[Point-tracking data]
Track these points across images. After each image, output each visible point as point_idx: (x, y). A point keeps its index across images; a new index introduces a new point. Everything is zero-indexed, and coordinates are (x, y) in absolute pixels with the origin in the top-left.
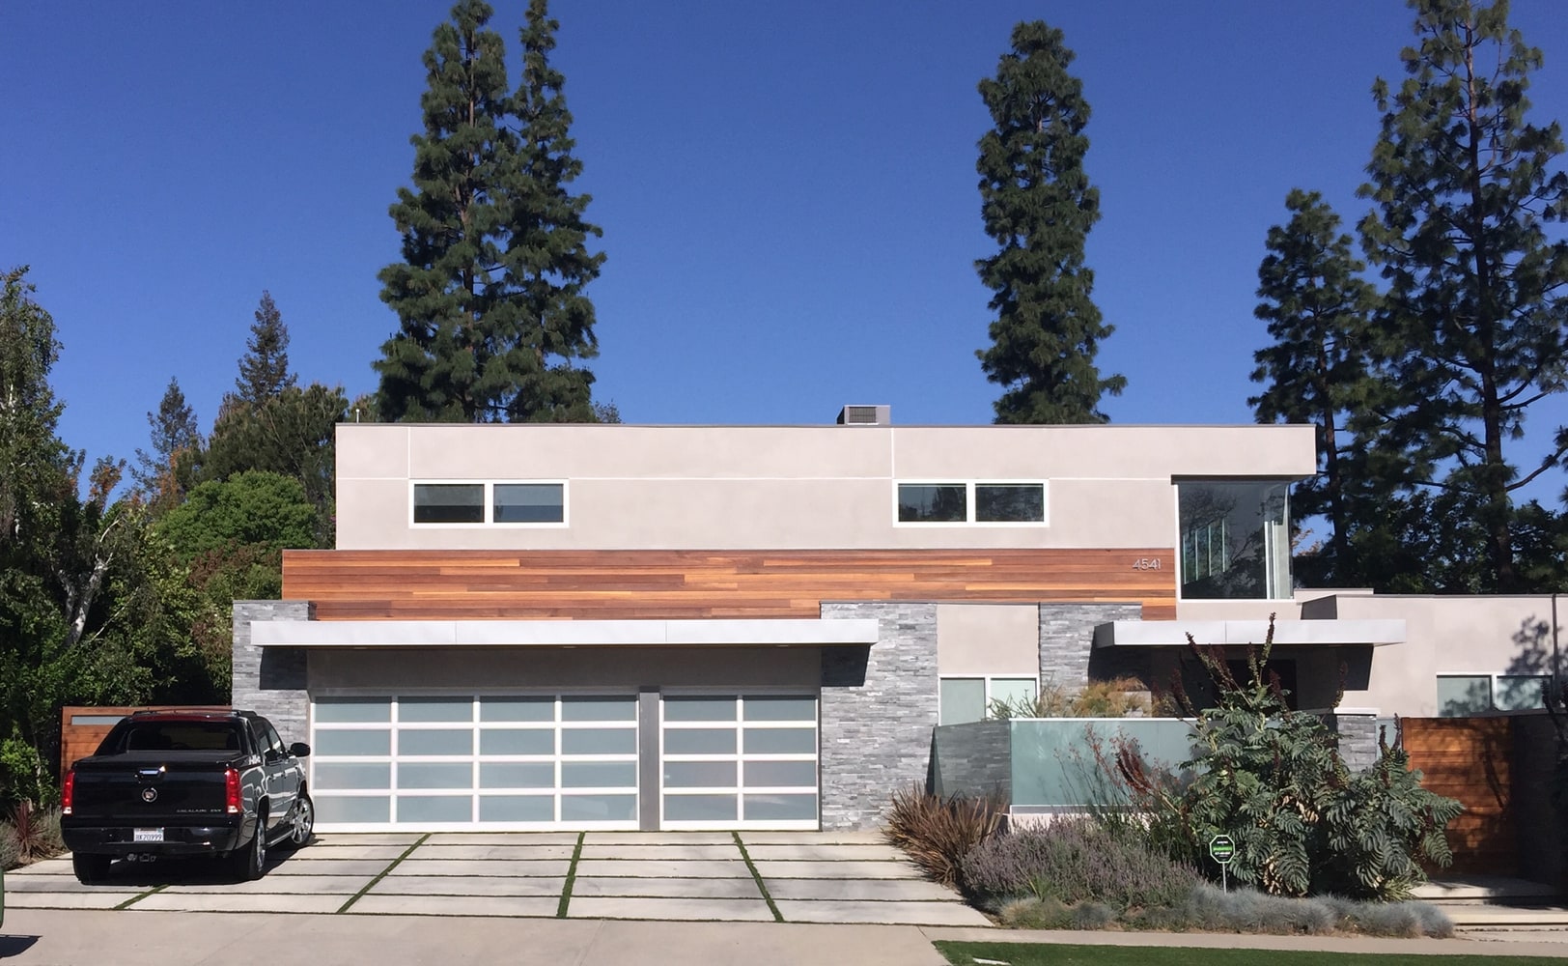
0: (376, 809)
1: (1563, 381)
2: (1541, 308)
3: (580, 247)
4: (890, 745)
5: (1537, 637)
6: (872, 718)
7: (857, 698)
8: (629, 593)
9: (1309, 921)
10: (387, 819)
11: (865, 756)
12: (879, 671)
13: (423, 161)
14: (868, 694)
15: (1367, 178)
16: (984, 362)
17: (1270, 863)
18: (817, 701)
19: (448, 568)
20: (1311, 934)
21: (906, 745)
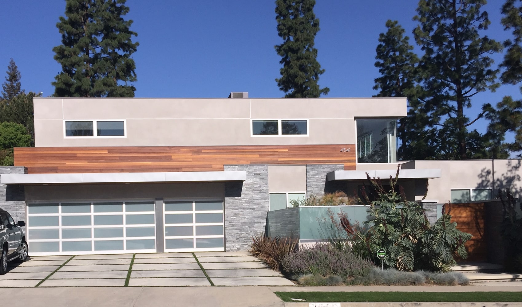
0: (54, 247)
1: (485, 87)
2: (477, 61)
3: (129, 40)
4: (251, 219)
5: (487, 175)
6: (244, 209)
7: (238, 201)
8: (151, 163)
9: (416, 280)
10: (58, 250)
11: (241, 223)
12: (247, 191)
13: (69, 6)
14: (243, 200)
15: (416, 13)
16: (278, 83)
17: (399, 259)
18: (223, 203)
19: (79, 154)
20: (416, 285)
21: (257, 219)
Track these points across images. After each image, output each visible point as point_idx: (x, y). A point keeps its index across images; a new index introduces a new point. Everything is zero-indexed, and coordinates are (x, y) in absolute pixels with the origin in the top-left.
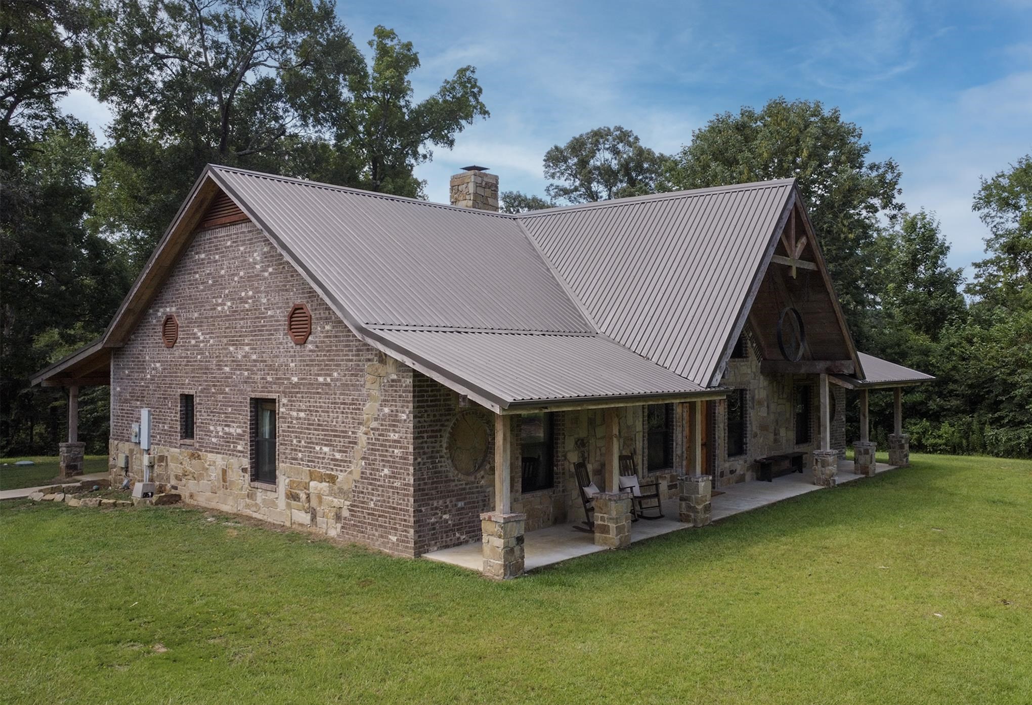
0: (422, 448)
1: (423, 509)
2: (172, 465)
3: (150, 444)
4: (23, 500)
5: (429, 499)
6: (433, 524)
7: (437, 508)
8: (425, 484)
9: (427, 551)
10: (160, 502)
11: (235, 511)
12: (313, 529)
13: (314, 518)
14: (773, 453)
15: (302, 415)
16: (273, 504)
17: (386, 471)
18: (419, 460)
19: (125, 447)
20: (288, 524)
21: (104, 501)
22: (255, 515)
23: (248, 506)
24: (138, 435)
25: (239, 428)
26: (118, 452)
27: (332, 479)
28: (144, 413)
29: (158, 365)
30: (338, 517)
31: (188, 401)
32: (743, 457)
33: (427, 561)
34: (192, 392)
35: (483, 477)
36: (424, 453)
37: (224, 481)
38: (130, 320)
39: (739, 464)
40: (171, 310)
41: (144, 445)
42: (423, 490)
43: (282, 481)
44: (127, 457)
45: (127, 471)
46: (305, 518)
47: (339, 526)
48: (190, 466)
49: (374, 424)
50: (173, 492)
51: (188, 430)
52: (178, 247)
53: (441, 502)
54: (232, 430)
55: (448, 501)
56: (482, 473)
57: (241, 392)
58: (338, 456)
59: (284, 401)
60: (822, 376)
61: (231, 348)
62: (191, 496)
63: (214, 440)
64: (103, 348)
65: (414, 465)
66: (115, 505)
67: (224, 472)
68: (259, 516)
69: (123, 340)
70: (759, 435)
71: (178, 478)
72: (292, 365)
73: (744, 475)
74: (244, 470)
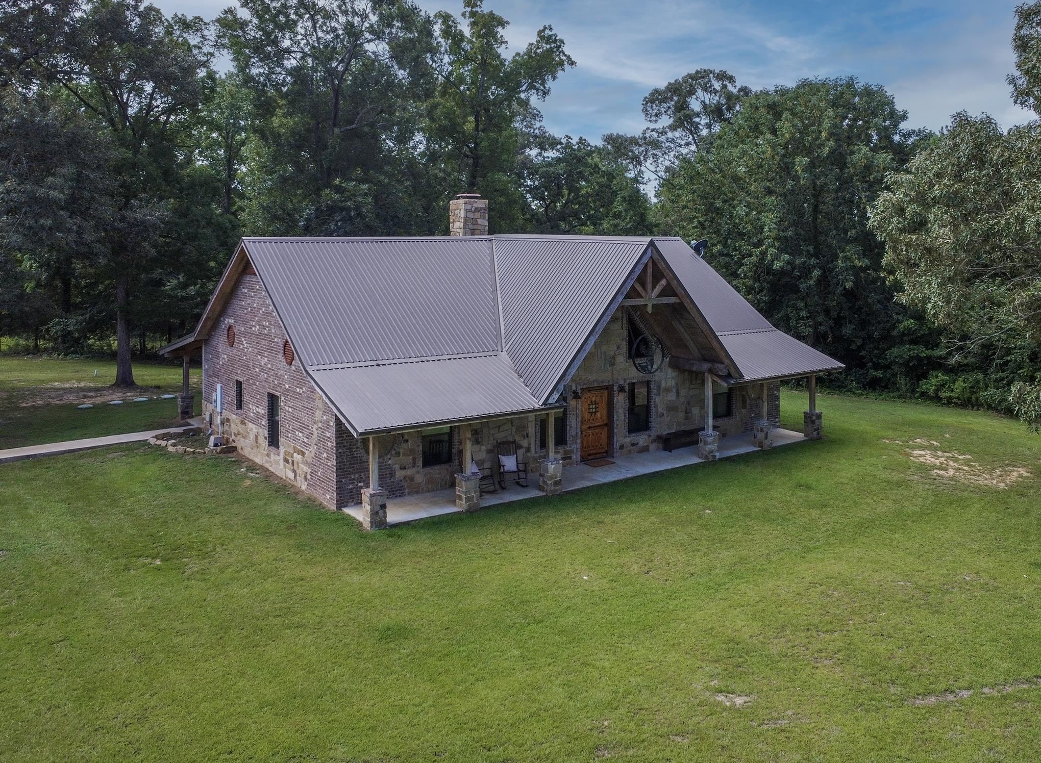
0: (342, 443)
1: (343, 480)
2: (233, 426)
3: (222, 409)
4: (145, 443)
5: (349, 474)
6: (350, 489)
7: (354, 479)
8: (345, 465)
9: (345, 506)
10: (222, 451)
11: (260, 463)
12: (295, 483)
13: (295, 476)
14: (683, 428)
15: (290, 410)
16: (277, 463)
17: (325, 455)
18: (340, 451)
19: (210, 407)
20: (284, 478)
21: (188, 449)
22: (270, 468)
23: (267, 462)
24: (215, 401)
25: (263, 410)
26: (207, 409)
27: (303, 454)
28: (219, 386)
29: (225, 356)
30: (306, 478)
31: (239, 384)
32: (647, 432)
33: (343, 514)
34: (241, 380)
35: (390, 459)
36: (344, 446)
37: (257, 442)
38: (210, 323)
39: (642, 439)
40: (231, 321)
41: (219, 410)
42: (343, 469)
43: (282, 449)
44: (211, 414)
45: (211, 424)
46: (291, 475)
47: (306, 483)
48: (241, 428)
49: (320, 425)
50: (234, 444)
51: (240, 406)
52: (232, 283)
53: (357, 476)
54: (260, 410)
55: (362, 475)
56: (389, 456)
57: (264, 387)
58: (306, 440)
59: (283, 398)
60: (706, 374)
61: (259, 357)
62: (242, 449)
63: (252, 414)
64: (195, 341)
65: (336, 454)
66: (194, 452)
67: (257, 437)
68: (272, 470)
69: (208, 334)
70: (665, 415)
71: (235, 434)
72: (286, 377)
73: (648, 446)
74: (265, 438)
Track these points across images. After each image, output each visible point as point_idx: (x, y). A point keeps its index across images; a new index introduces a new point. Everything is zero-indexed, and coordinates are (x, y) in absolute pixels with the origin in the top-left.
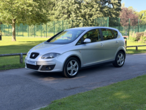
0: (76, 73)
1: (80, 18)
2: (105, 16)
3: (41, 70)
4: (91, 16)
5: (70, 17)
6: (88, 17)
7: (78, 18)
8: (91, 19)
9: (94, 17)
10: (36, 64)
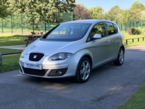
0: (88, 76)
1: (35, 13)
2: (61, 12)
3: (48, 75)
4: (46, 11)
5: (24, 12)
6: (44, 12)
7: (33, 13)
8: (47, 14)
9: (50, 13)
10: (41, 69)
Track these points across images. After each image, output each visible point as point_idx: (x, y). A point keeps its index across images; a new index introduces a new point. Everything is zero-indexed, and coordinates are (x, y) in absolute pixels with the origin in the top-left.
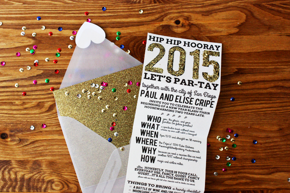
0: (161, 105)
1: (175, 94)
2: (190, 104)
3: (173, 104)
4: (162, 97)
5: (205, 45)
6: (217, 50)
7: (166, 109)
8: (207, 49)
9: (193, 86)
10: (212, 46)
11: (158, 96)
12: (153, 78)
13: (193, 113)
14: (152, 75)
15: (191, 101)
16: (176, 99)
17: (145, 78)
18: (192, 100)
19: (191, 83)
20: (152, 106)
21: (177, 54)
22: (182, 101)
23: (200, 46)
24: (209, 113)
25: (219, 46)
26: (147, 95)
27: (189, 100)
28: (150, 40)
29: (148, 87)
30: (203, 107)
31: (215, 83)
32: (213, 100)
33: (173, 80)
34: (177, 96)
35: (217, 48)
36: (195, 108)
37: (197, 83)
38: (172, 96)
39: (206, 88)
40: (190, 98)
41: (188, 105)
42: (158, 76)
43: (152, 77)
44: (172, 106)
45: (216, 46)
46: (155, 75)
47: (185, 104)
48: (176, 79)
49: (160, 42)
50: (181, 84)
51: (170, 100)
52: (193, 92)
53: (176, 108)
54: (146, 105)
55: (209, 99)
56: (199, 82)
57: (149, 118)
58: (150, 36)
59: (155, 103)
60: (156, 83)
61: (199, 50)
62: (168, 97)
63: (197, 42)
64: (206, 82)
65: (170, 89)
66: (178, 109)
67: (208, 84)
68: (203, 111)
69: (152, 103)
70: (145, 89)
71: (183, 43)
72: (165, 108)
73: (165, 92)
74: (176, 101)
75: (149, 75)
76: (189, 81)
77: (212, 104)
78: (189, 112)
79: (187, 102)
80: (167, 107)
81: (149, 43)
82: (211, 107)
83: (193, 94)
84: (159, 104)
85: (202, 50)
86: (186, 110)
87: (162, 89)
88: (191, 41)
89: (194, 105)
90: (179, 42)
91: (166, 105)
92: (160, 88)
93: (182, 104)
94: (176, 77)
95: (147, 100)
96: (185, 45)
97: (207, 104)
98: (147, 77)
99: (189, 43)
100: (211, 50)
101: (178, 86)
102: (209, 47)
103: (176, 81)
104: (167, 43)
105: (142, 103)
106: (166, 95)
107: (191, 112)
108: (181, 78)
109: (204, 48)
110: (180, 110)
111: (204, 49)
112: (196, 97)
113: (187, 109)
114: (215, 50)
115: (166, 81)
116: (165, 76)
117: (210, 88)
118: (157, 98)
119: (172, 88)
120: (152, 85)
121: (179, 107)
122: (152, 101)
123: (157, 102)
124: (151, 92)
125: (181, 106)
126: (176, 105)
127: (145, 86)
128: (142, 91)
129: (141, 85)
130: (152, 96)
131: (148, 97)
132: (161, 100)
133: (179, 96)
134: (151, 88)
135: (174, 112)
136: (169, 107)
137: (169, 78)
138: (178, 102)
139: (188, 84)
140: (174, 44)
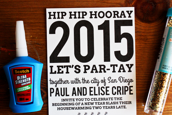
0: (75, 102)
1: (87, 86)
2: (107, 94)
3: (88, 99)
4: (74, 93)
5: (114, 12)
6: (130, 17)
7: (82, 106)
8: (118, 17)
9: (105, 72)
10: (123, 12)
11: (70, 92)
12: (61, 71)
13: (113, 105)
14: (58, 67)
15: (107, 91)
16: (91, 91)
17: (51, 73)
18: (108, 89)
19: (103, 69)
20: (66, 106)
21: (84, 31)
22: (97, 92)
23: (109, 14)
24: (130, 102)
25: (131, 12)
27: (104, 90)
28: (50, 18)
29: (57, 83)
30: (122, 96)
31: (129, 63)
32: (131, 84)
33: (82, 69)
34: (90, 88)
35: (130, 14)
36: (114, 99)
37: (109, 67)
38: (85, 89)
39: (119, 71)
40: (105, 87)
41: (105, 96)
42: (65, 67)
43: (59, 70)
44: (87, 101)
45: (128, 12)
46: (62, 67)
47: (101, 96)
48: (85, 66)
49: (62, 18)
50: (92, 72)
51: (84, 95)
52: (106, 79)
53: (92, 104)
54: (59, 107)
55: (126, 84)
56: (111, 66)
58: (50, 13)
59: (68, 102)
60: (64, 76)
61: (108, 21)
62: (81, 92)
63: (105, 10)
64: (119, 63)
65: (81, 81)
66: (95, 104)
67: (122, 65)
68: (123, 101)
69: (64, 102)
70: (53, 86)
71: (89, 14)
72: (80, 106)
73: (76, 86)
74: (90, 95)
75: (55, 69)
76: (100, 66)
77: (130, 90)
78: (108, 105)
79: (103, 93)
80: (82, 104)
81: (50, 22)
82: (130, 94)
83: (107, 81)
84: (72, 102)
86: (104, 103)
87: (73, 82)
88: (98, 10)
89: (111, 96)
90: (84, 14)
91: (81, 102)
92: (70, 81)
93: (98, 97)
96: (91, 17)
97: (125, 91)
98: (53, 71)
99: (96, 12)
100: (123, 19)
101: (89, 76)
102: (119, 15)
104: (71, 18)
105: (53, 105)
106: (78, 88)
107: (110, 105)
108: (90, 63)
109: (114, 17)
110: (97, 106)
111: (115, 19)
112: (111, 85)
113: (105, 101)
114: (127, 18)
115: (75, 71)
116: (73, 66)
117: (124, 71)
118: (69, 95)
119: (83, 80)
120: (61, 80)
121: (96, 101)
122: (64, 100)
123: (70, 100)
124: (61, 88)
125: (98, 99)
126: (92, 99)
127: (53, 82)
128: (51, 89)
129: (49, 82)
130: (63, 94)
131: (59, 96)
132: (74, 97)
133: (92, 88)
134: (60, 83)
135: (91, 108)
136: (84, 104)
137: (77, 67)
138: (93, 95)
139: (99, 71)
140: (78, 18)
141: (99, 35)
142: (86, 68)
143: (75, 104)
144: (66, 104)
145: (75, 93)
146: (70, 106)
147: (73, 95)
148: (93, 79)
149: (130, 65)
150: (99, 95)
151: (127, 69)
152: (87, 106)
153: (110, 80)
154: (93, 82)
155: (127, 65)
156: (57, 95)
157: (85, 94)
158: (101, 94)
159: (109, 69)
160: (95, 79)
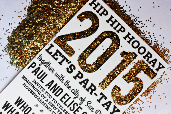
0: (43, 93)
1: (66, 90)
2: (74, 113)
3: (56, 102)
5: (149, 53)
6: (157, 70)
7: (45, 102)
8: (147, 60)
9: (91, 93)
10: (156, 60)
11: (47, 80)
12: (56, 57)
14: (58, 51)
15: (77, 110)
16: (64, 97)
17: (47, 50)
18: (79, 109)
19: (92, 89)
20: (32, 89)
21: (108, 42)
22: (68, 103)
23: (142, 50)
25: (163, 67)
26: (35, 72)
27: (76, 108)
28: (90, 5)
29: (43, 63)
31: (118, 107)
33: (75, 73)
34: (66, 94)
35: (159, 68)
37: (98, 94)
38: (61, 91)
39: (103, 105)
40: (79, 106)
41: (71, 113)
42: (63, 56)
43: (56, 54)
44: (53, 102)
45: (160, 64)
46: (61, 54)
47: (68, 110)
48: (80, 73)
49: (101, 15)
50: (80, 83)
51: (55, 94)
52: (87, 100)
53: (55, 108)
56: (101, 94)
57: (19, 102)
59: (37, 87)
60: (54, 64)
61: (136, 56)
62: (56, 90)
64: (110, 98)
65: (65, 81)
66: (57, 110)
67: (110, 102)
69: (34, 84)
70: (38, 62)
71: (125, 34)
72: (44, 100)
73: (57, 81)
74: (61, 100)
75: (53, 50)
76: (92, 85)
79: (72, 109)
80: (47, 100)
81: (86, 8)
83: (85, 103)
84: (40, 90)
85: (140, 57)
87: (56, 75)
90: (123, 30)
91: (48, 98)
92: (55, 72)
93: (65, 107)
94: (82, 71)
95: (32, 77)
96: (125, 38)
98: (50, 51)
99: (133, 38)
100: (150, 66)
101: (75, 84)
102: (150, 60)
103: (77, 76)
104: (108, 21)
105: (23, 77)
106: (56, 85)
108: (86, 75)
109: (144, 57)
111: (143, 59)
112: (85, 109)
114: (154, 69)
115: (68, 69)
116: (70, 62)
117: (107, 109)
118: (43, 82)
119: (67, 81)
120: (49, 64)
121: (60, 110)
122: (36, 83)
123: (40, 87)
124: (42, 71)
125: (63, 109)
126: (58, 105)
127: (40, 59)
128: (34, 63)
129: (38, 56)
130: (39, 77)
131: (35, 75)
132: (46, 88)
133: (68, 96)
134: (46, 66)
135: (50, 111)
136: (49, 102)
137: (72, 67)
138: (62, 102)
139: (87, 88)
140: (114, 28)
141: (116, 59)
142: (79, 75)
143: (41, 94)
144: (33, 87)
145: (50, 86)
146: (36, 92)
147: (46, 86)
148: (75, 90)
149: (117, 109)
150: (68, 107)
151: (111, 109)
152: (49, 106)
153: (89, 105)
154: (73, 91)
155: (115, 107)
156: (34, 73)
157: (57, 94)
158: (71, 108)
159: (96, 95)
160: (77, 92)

[Exercise]
Express the stretch of the listing from the line containing "141: (99, 35)" through the line containing "158: (101, 94)" as a JSON list of strings, one string per line, omitting any blank lines.

[Completed task]
[
  "141: (99, 35)",
  "142: (86, 68)",
  "143: (75, 104)",
  "144: (66, 104)",
  "145: (75, 93)",
  "146: (70, 106)",
  "147: (73, 95)",
  "148: (93, 79)",
  "149: (130, 65)",
  "150: (99, 95)",
  "151: (127, 69)",
  "152: (87, 106)",
  "153: (110, 80)",
  "154: (93, 82)",
  "155: (127, 65)",
  "156: (57, 95)",
  "157: (85, 94)",
  "158: (101, 94)"
]